Formestane (trade name Lentaron) is a type I, steroidal, selective aromatase inhibitor used in the treatment of estrogen receptor-positive breast cancer in postmenopausal women. Formestane has poor oral bioavailability and thus must be administered fortnightly (bi-weekly) by intramuscular injection. Formestane is a second generation, irreversible, steroidal aromatase inhibitor. It inhibits the aromatase enzyme responsible for converting androgens to estrogens, thereby preventing estrogen production. Estrogen-sensitive breast cancer cells depend on estrogen for viability. Thus removal of estrogen from the body can be an effective treatment for hormone-sensitive breast cancers. Common side effects associated with the use of an aromatase inhibitor include hot flashes, joint pain, weakness, fatigue, mood changes, depression, high blood pressure, swelling of the arms/legs, and headache. Aromatase inhibitors may also decrease bone mineral density, which may lead to osteoporosis and an increase in fractures in susceptible patients. Formestane was the first selective aromatase inhibitor to be developed as a prescription drug, first appearing in Europe during the mid-1990s under the Lentaron Depot brand name. With the emergence of newer and more effective aromatase inhibitors, however, formestane soon lost market presence at a rapid rate. Most of the initial Lentaron preparations have since been discontinued. Currently, formestane (categorized as an anti-estrogenic agent) is prohibited from use in sports in accordance with the regulations of the World Anti-Doping Agency. The drug remains available today, but only in a small number of nations. This includes Austria, Brazil, Czech Republic, Hong Kong, and Turkey.

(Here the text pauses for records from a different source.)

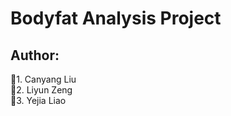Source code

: # Bodyfat Analysis Project
## **Author:**     
:boy:1. Canyang Liu    
:girl:2. Liyun Zeng  
:boy:3. Yejia Liao  

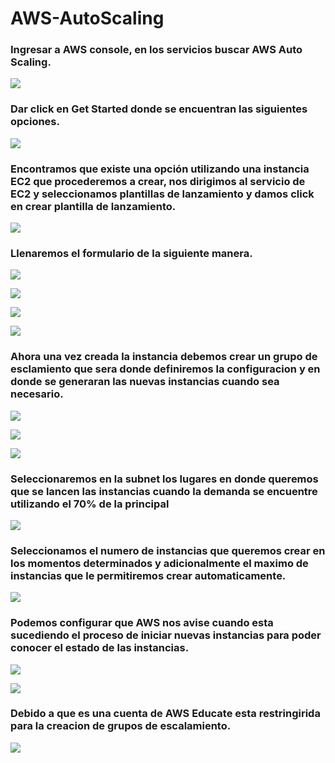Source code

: # AWS-AutoScaling

### Ingresar a AWS console, en los servicios buscar AWS Auto Scaling.

![](https://github.com/CAndresRa/AWS-AutoScaling/blob/master/Img/1.png)

### Dar click en Get Started donde se encuentran las siguientes opciones.

![](https://github.com/CAndresRa/AWS-AutoScaling/blob/master/Img/2.png)

### Encontramos que existe una opción utilizando una instancia EC2 que procederemos a crear, nos dirigimos al servicio de EC2 y seleccionamos plantillas de lanzamiento y damos click en crear plantilla de lanzamiento.

![](https://github.com/CAndresRa/AWS-AutoScaling/blob/master/Img/3.png)

### Llenaremos el formulario de la siguiente manera.

![](https://github.com/CAndresRa/AWS-AutoScaling/blob/master/Img/4.png)

![](https://github.com/CAndresRa/AWS-AutoScaling/blob/master/Img/5.png)

![](https://github.com/CAndresRa/AWS-AutoScaling/blob/master/Img/6.png)

![](https://github.com/CAndresRa/AWS-AutoScaling/blob/master/Img/7.png)

### Ahora una vez creada la instancia debemos crear un grupo de esclamiento que sera donde definiremos la configuracion y en donde se generaran las nuevas instancias cuando sea necesario.

![](https://github.com/CAndresRa/AWS-AutoScaling/blob/master/Img/8.png)

![](https://github.com/CAndresRa/AWS-AutoScaling/blob/master/Img/9.png)

![](https://github.com/CAndresRa/AWS-AutoScaling/blob/master/Img/10.png)

### Seleccionaremos en la subnet los lugares en donde queremos que se lancen las instancias cuando la demanda se encuentre utilizando el 70% de la principal

![](https://github.com/CAndresRa/AWS-AutoScaling/blob/master/Img/11.png)

### Seleccionamos el numero de instancias que queremos crear en los momentos determinados y adicionalmente el maximo de instancias que le permitiremos crear automaticamente.

![](https://github.com/CAndresRa/AWS-AutoScaling/blob/master/Img/12.png)

### Podemos configurar que AWS nos avise cuando esta sucediendo el proceso de iniciar nuevas instancias para poder conocer el estado de las instancias.

![](https://github.com/CAndresRa/AWS-AutoScaling/blob/master/Img/13.png)

![](https://github.com/CAndresRa/AWS-AutoScaling/blob/master/Img/14.png)

### Debido a que es una cuenta de AWS Educate esta restringirida para la creacion de grupos de escalamiento.

![](https://github.com/CAndresRa/AWS-AutoScaling/blob/master/Img/15.png)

Brivudine (trade names Zostex, Mevir, Brivir, among others) is an antiviral drug used in the treatment of herpes zoster ("shingles"). Brivudine is an analog of the nucleoside thymidine. The active compound is brivudine 5'-triphosphate, which is formed in subsequent phosphorylations by viral (but not human) thymidine kinase and presumably by the nucleoside-diphosphate kinase. Brivudine 5'-triphosphate works because it is incorporated into the viral DNA, but then blocks the action of DNA polymerases, thus inhibiting viral replication. Brivudine is used for the treatment of herpes zoster in adult patients. It is taken orally once daily, in contrast to aciclovir, valaciclovir, and other antivirals. A study has found that it is more effective than aciclovir, but this has been disputed because of a possible conflict of interest on part of the study authors. The drug is contraindicated in patients undergoing immunosuppression (for example because of an organ transplant) or cancer therapy, especially with fluorouracil (5-FU) and chemically related (pro)drugs such as capecitabine and tegafur, as well as the antimycotic drug flucytosine, which is also related to 5-FU. It has not been proven to be safe for children and pregnant or breastfeeding women. The drug is generally well tolerated. The only common side effect is nausea (in 2% of patients). Less common side effects (<1%) include a headache, increased or lowered blood cell counts (granulocytopenia, anemia, lymphocytosis, monocytosis), increased liver enzymes, and allergic reactions. Brivudine is approved for use in a number of European countries including Austria, Belgium, Germany, Greece, Italy, Portugal, Spain, and Switzerland.

Tolfenamic acid is a selective COX-2 inhibitor, which was marketed in Europe for the treatment of acute migraine disorders. Tolfenamic acid is currently unavailable for human use, however, it may be prescribed for veterinary purposes.